» Text block
Beyond that, we find that Ferber and Diehl engaged in inexcusable self-dealing, by deliberately adjusting the preliminary values assigned by Finnegan Associates — the consulting firm retained by the Town to revalue real estate in the Town — so that their own properties, and those of their friends and relatives, were ultimately assessed well below market value, while the properties in petitioner's development were assessed at a level that was undeniably above market value. This favoritism represents a flagrant abuse of the power conferred upon an Assessor, as well as a reprehensible breach of trust and, without more, constitutes justification for removing an Assessor from office.
Moreover, Doetsch and Diehl, as Town Board members, acted improperly by removing the Town Attorney from office prior to the expiration of his term (see, Town Law § 24; Matter of Sullivan v. Taylor, 279 N.Y. 364, 369; Matter of Whelan v. Pitts, 150 A.D.2d 380, 381), and also by participating in several meetings of the Town Board that were held in private, without notice, and for which no minutes were kept (see, Public Officers Law § 100 et seq.). While in some circumstances these actions might not warrant removal, the record as a whole demonstrates that they were not simply isolated mistakes, the product of inexperience, but rather the result of these two respondents' willingness to completely ignore proper procedure, as well as the welfare of the Town in general. A particularly egregious example of this attitude is found in Doetsch's arbitrary refusal to even consider settling the tax certiorari proceedings brought by owners in petitioner's subdivision, on any terms, regardless of the considerable cost that would be incurred by the Town were that litigation to proceed.
Further evidence of these two respondents' wholesale disregard for the rights of others, including those they were elected to serve, is illustrated by their actions in drafting and sending a letter, containing numerous allegations of conspiracy and wrongdoing on the part of the Town Supervisor, petitioner and a postal inspector who had been involved in a pending investigation of respondents' activities, to the United States Attorney and the United States Postal Service. This letter was apparently intended to either interdict the investigation or effect the inspector's discharge. As respondents, in their brief, correctly note, inasmuch as they have had no opportunity to prove the truth of the allegations contained in the letter, it would be unfair to conclude that those statements were actually false. Nevertheless, the evidence before us suggests that the Town Board members who signed the letters were exceedingly reckless with regard to the truth or falsity of the serious accusations they leveled, for they appear to have acted wholly on the basis of suspicion and surmise, without making any attempt to verify the matters asserted.

» Exercise objective
In the court decision above, which consulting firm did the Town retain to revalue its real estate?

» Data extract

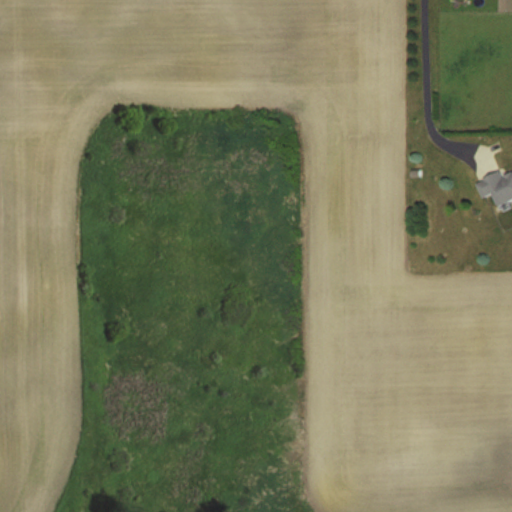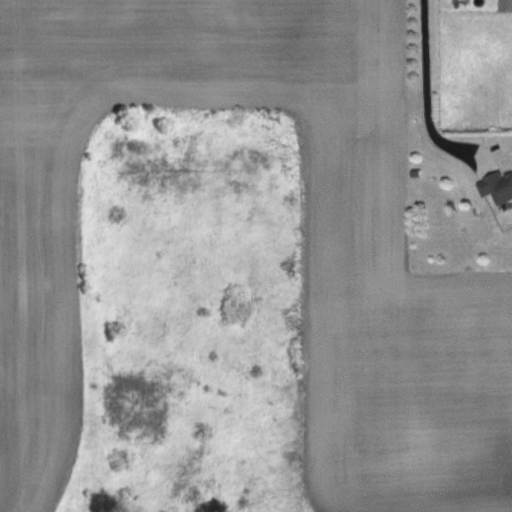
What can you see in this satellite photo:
road: (426, 89)
building: (496, 185)
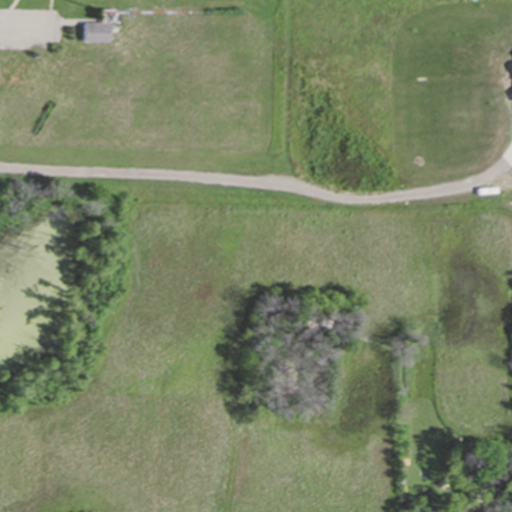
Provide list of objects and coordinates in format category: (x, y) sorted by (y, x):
road: (27, 30)
building: (92, 31)
building: (92, 32)
building: (511, 94)
road: (261, 181)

» The completed task
Finnegan Associates